If the deal goes beyond data storage and is formulated as a truly two-way partnership, TikTok could gain access to Oracle’s consumer panel data. Combining its own first- and zero-party data with Oracle’s consumer data could have a potentially momentous impact, as the social platform would, in Hasan’s terms, “give them this kind of audience targeting power that only Facebook had in its heyday.”
The move also could benefit advertisers on the platform. “For brands, this deal [could ensure] that they will continue to be able to leverage TikTok as a marketing tool and gain from the ability to target and engage consumers in more precise ways,” says Matt Voda, the chief executive officer at OptiMine, a cross-channel ad measurement platform. “This rich targeting environment is why paid advertising in social media is so effective, but it also shows why privacy has now become an issue that brands need to contend with. For Oracle, this [could prove a] major win as their data and marketing platform businesses will be able to offer brands more scalable ways to leverage TikTok data for advertising.”
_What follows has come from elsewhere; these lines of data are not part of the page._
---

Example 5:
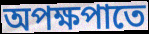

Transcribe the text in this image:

অপক্ষপাতে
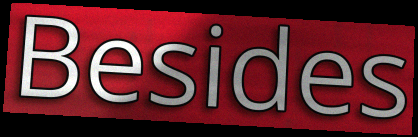
Besides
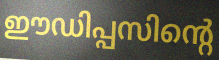
ഈഡിപ്പസിന്റെ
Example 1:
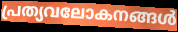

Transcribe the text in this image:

പ്രത്യവലോകനങ്ങൾ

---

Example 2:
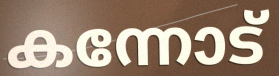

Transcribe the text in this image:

കന്നോട്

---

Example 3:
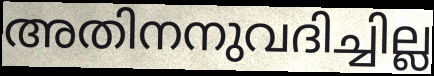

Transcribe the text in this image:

അതിനനുവദിച്ചില്ല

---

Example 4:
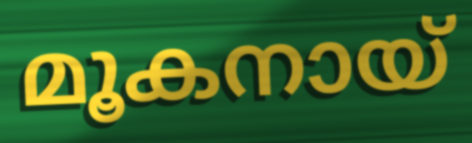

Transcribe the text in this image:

മൂകനായ്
Voda points out the inherent irony in such a possibility, drawing attention to the fact that the federal push to safeguard US TikTok user data could actually end up being sold and used by more marketers. “‘Privacy’ in this case must be viewed through the eye of the beholder,” he says.
Even so, TikTok faces real privacy pressures that are already impeding its advertising capabilities — namely Apple’s privacy-centric iOS updates (chief among them being AppTrackingTransparency, which grants users greater say over which apps are given access to their data). With these and similar moves, mobile ad targeting and measurement have grown trickier than ever.
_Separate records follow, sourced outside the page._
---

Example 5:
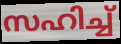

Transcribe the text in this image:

സഹിച്ച്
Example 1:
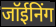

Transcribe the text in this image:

जॉईनिंग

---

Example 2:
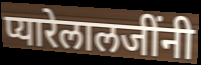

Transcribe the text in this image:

प्यारेलालजींनी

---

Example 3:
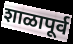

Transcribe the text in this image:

शाळापूर्व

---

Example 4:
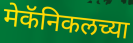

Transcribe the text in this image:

मेकॅनिकलच्या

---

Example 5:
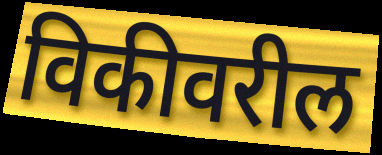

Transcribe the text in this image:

विकीवरील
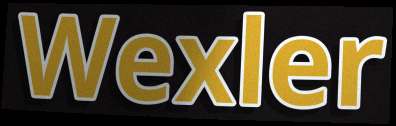
Wexler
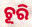
ଚୂରି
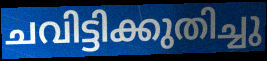
ചവിട്ടിക്കുതിച്ചു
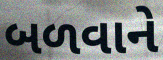
બળવાને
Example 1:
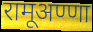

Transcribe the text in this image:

रामूअण्णा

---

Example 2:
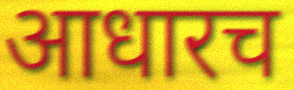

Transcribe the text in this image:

आधारच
“Apple and Android… have completely deprecated how [Apple’s Identifier for Advertisers] were shared between apps, which is upending how ad measurement has been done,” says Hasan. “We've seen the impact of this on Facebook. But TikTok never had the chance to have the same advertising power as Facebook. And TikTok’s in a bit of a weird spot, because [there’s a gap between] what everybody expects TikTok to be able to do and what they actually can do because of [Apple’s iOS] changes. It’s going to be an interesting thing for TikTok to figure out how, given these privacy changes… [they are going to] build or take market share away from the Facebooks and Instagrams of the world.”
In any case, a data-storing deal with Oracle would send a message to policymakers around the world that TikTok is taking data privacy and security seriously — and taking proactive measures that regulations like the California Consumer Privacy Act and its updated version the California Privacy Rights Act may have tried to enforce in any case.
The terms of any potential deal between TikTok and Oracle remain under wraps. Oracle did not respond to a request for comment.